Reprenez les lignes de tous les items ci-dessous sous forme de liste numérotée, en omettant les lignes vides.

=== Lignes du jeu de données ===
▬▬▬▬▬▬▬▬▬▬

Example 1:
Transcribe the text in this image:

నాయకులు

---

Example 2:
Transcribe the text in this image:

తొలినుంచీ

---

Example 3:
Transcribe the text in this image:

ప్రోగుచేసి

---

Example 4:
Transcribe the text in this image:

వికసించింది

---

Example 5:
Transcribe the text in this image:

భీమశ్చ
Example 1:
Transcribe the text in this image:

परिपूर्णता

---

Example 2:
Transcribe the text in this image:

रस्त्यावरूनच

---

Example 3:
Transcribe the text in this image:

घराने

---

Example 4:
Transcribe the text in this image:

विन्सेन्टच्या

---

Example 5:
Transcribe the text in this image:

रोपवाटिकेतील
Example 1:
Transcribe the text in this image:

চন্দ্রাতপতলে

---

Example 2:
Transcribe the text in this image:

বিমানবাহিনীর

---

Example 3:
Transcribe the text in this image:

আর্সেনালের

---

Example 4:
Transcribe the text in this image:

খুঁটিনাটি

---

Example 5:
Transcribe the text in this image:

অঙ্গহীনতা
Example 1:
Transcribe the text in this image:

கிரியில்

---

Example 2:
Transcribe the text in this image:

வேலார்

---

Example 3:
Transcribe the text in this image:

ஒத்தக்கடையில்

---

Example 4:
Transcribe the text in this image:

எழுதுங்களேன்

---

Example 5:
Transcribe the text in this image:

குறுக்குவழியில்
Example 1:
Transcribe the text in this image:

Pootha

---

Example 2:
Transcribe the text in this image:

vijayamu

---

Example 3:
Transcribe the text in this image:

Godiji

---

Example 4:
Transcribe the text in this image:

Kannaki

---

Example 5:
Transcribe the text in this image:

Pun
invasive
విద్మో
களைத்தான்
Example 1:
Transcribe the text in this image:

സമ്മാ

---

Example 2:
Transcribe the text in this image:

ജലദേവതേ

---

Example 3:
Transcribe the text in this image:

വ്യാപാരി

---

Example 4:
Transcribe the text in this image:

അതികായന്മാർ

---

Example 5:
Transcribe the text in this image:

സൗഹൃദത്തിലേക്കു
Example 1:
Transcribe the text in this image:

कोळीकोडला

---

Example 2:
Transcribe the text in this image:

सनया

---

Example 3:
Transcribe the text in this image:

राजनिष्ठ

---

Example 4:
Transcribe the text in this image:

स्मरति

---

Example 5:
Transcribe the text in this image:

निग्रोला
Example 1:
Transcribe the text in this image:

▬▬▬▬▬▬▬▬▬▬

=== Corrigé complet ===
1. Example 1:
2. Transcribe the text in this image:
3. నాయకులు
4. ---
5. Example 2:
6. Transcribe the text in this image:
7. తొలినుంచీ
8. ---
9. Example 3:
10. Transcribe the text in this image:
11. ప్రోగుచేసి
12. ---
13. Example 4:
14. Transcribe the text in this image:
15. వికసించింది
16. ---
17. Example 5:
18. Transcribe the text in this image:
19. భీమశ్చ
20. Example 1:
21. Transcribe the text in this image:
22. परिपूर्णता
23. ---
24. Example 2:
25. Transcribe the text in this image:
26. रस्त्यावरूनच
27. ---
28. Example 3:
29. Transcribe the text in this image:
30. घराने
31. ---
32. Example 4:
33. Transcribe the text in this image:
34. विन्सेन्टच्या
35. ---
36. Example 5:
37. Transcribe the text in this image:
38. रोपवाटिकेतील
39. Example 1:
40. Transcribe the text in this image:
41. চন্দ্রাতপতলে
42. ---
43. Example 2:
44. Transcribe the text in this image:
45. বিমানবাহিনীর
46. ---
47. Example 3:
48. Transcribe the text in this image:
49. আর্সেনালের
50. ---
51. Example 4:
52. Transcribe the text in this image:
53. খুঁটিনাটি
54. ---
55. Example 5:
56. Transcribe the text in this image:
57. অঙ্গহীনতা
58. Example 1:
59. Transcribe the text in this image:
60. கிரியில்
61. ---
62. Example 2:
63. Transcribe the text in this image:
64. வேலார்
65. ---
66. Example 3:
67. Transcribe the text in this image:
68. ஒத்தக்கடையில்
69. ---
70. Example 4:
71. Transcribe the text in this image:
72. எழுதுங்களேன்
73. ---
74. Example 5:
75. Transcribe the text in this image:
76. குறுக்குவழியில்
77. Example 1:
78. Transcribe the text in this image:
79. Pootha
80. ---
81. Example 2:
82. Transcribe the text in this image:
83. vijayamu
84. ---
85. Example 3:
86. Transcribe the text in this image:
87. Godiji
88. ---
89. Example 4:
90. Transcribe the text in this image:
91. Kannaki
92. ---
93. Example 5:
94. Transcribe the text in this image:
95. Pun
96. invasive
97. విద్మో
98. களைத்தான்
99. Example 1:
100. Transcribe the text in this image:
101. സമ്മാ
102. ---
103. Example 2:
104. Transcribe the text in this image:
105. ജലദേവതേ
106. ---
107. Example 3:
108. Transcribe the text in this image:
109. വ്യാപാരി
110. ---
111. Example 4:
112. Transcribe the text in this image:
113. അതികായന്മാർ
114. ---
115. Example 5:
116. Transcribe the text in this image:
117. സൗഹൃദത്തിലേക്കു
118. Example 1:
119. Transcribe the text in this image:
120. कोळीकोडला
121. ---
122. Example 2:
123. Transcribe the text in this image:
124. सनया
125. ---
126. Example 3:
127. Transcribe the text in this image:
128. राजनिष्ठ
129. ---
130. Example 4:
131. Transcribe the text in this image:
132. स्मरति
133. ---
134. Example 5:
135. Transcribe the text in this image:
136. निग्रोला
137. Example 1:
138. Transcribe the text in this image:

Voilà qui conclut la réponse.